Jeret was one of 51 high school pitchers upon whom Dr. Andrews
performed elbow reconstructive surgery last year, a tenfold increase
from a decade ago.
One approach to limiting overuse injuries involves training that
is specially designed to prevent injuries.
Vinny Sullivan, a certified strength and conditioning coach and
director of sports performance at Formé Health and Fitness in
Scarsdale, said he saw more than 300 young athletes a week in a
program designed to reduce overuse injuries. Mr. Sullivan has his
athletes do exercises to correct muscle imbalances brought on by
overtraining in a single sport. He works on their flexibility,
balance, and running and jumping biomechanics.
Of special focus is teaching young athletes how to decelerate
correctly, because many knee injuries result from a sudden stop or
change of direction.
Among Mr. Sullivan's pupils is Ana, the soccer player, who came
for help as a 13-year-old after tearing the anterior cruciate
ligament in her left knee. The injury occurred without contact from
another player as she was running down the field. She had recently
stopped playing other sports to concentrate on her soccer.
"Ana is a phenomenal soccer player, but her hamstring muscles
were much weaker than the rest of her leg structure," Mr. Sullivan
said. "Her body hadn't developed anything but the muscles to play
soccer."
After a 10-month rehabilitation, Ana returned to playing soccer -
on three teams at the same time no less - and at 18, she just
completed her first season at Williams College in Williamstown,
Mass. She recently tore the meniscus cartilage - which helps
distribute body weight evenly - in the same knee she hurt when she
was 13.
"I don't know if it's a coincidence or not," said her mother, Ana
Cristina Sani, "but she hadn't been in her injury prevention program
while at college, and that's when she hurt her knee again."
Dr. Micheli, of Boston Children's Hospital, and many of his
colleagues said they believed that better coaching would help reduce
overuse injuries among children.
"The coaches are volunteers and mean well, but they are not
trained," Dr. Micheli said. "And every five years, a new batch comes
along and the problems go on unabated. We are vigorously promoting
mandatory coaching certification programs where youth coaches can
get the education they need to protect the children.
"I think town leaders will eventually say to soccer leagues,
'We'll give you the access to our fields but we want certified
coaches.' "
Dr. Andrews advocates a laundry list of changes.

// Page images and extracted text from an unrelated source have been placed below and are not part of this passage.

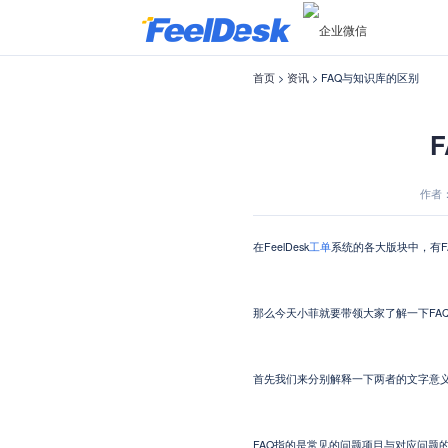
首页
>
资讯
> FAQ与知识库的区别
作者：菲
在FeelDesk
工单
系统的各大版块中，有F
那么今天小菲就要带领大家了解一下FA
首先我们来分别解释一下两者的文字意义和
FAQ
指的是
常见的问题项目与对应问题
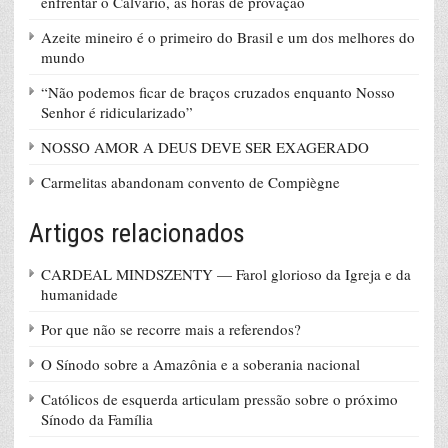
enfrentar o Calvário, as horas de provação
Azeite mineiro é o primeiro do Brasil e um dos melhores do
mundo
“Não podemos ficar de braços cruzados enquanto Nosso
Senhor é ridicularizado”
NOSSO AMOR A DEUS DEVE SER EXAGERADO
Carmelitas abandonam convento de Compiègne
Artigos relacionados
CARDEAL MINDSZENTY — Farol glorioso da Igreja e da
humanidade
Por que não se recorre mais a referendos?
O Sínodo sobre a Amazônia e a soberania nacional
Católicos de esquerda articulam pressão sobre o próximo
Sínodo da Família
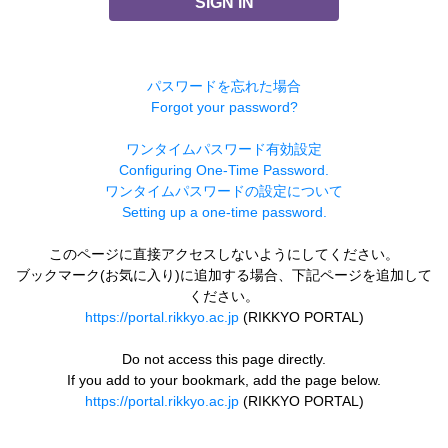
SIGN IN
パスワードを忘れた場合
Forgot your password?
ワンタイムパスワード有効設定
Configuring One-Time Password.
ワンタイムパスワードの設定について
Setting up a one-time password.
このページに直接アクセスしないようにしてください。
ブックマーク(お気に入り)に追加する場合、下記ページを追加して
ください。
https://portal.rikkyo.ac.jp
(RIKKYO PORTAL)
Do not access this page directly.
If you add to your bookmark, add the page below.
https://portal.rikkyo.ac.jp
(RIKKYO PORTAL)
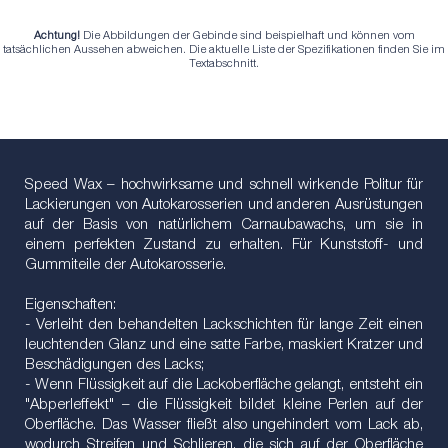
Achtung!
Die Abbildungen der Gebinde sind beispielhaft und können vom
tatsächlichen Aussehen abweichen. Die aktuelle Liste der Spezifikationen finden Sie im
Textabschnitt.
Speed Wax – hochwirksame und schnell wirkende Politur für
Lackierungen von Autokarosserien und anderen Ausrüstungen
auf der Basis von natürlichem Carnaubawachs, um sie in
einem perfekten Zustand zu erhalten. Für Kunststoff- und
Gummiteile der Autokarosserie.
Eigenschaften:
- Verleiht den behandelten Lackschichten für lange Zeit einen
leuchtenden Glanz und eine satte Farbe, maskiert Kratzer und
Beschädigungen des Lacks;
- Wenn Flüssigkeit auf die Lackoberfläche gelangt, entsteht ein
"Abperleffekt" – die Flüssigkeit bildet kleine Perlen auf der
Oberfläche. Das Wasser fließt also ungehindert vom Lack ab,
wodurch Streifen und Schlieren, die sich auf der Oberfläche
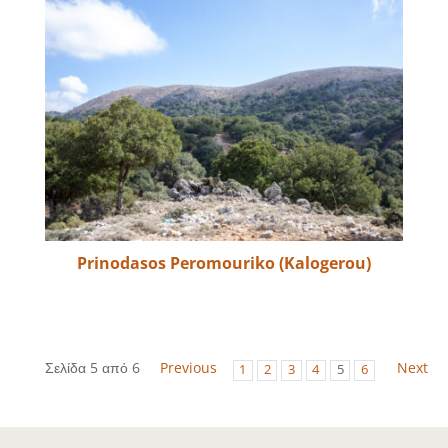
Prinodasos Peromouriko (Kalogerou)
Σελίδα 5 από 6
Previous
Next
1
2
3
4
5
6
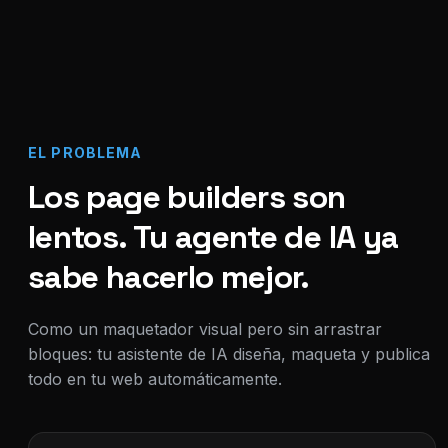
EL PROBLEMA
Los page builders son
lentos. Tu agente de IA ya
sabe hacerlo mejor.
Como un maquetador visual pero sin arrastrar
bloques: tu asistente de IA diseña, maqueta y publica
todo en tu web automáticamente.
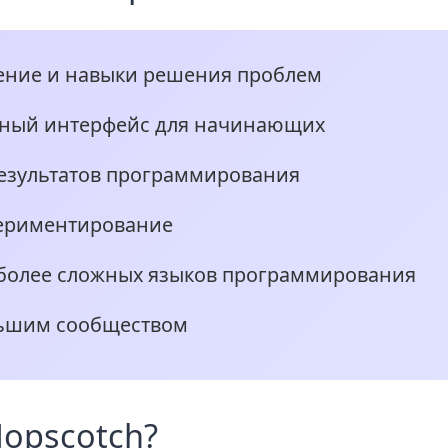
ение и навыки решения проблем
тный интерфейс для начинающих
езультатов программирования
периментирование
 более сложных языков программирования
льшим сообществом
Hopscotch?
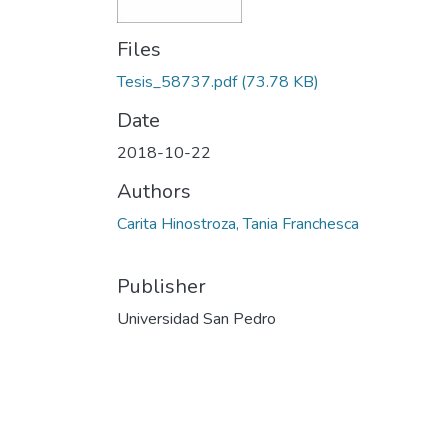
Files
Tesis_58737.pdf
(73.78 KB)
Date
2018-10-22
Authors
Carita Hinostroza, Tania Franchesca
Publisher
Universidad San Pedro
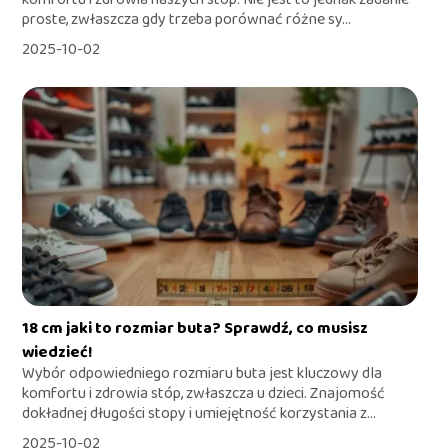
proste, zwłaszcza gdy trzeba porównać różne sy...
2025-10-02
18 cm jaki to rozmiar buta? Sprawdź, co musisz
wiedzieć!
Wybór odpowiedniego rozmiaru buta jest kluczowy dla
komfortu i zdrowia stóp, zwłaszcza u dzieci. Znajomość
dokładnej długości stopy i umiejętność korzystania z...
2025-10-02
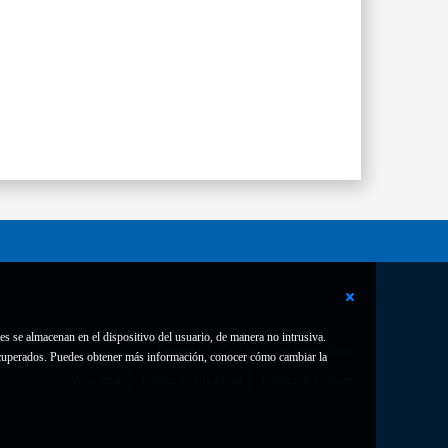
es se almacenan en el dispositivo del usuario, de manera no intrusiva.
Contacto
Declaración de accesibilidad
 recuperados. Puedes obtener más información, conocer cómo cambiar la
Aviso legal
Política de privacidad
Política de Cookies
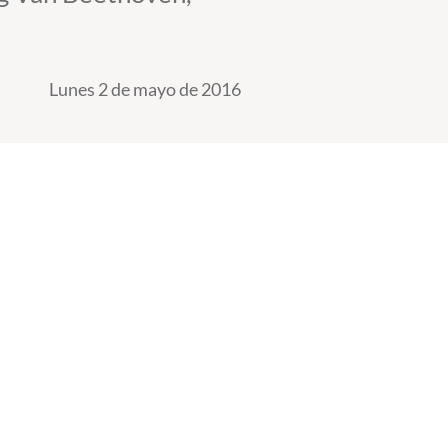
Lunes 2 de mayo de 2016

It begins with
stopping year-round play in one sport. "At least three months off,"
he said. For baseball and softball pitchers, he would also ban the
radar gun.
"That thing has wrecked more arms," he said. "I'm sick of seeing
these kids being torn apart."
Efforts to Reverse the Trend
Next month, a public-service campaign to educate young athletes,
their parents and coaches about overuse injuries will be started
through a partnership of the American Academy of Orthopedic Surgeons
and the National Athletic Trainers' Association. The campaign
includes a poster that shows a youth baseball team celebrating after
a game with the headline: "What will they have longer, their
trophies or their injuries?"
Alex Glashow still goes to the pool, helping out as a lifeguard.
"I can stay involved in other ways," she said. She tried diving, but
that bothered her shoulder, too. She has recently devoted more time
to another sport, skiing.
Jeret Adair is tossing a baseball again and is hopeful about
returning to pitching - with a strictly enforced pitch count - by
this summer. He wants to pitch in college.
"I'm the living example of someone who did too much," Jeret said.
"I would tell young kids coming up now: 'Don't be such a hero. Take
a rest.'
"I look back now at all those games I won when I was 14 or 15.
They don't mean so much anymore. They weren't worth it."
Bruce Weber contributed reporting for this article.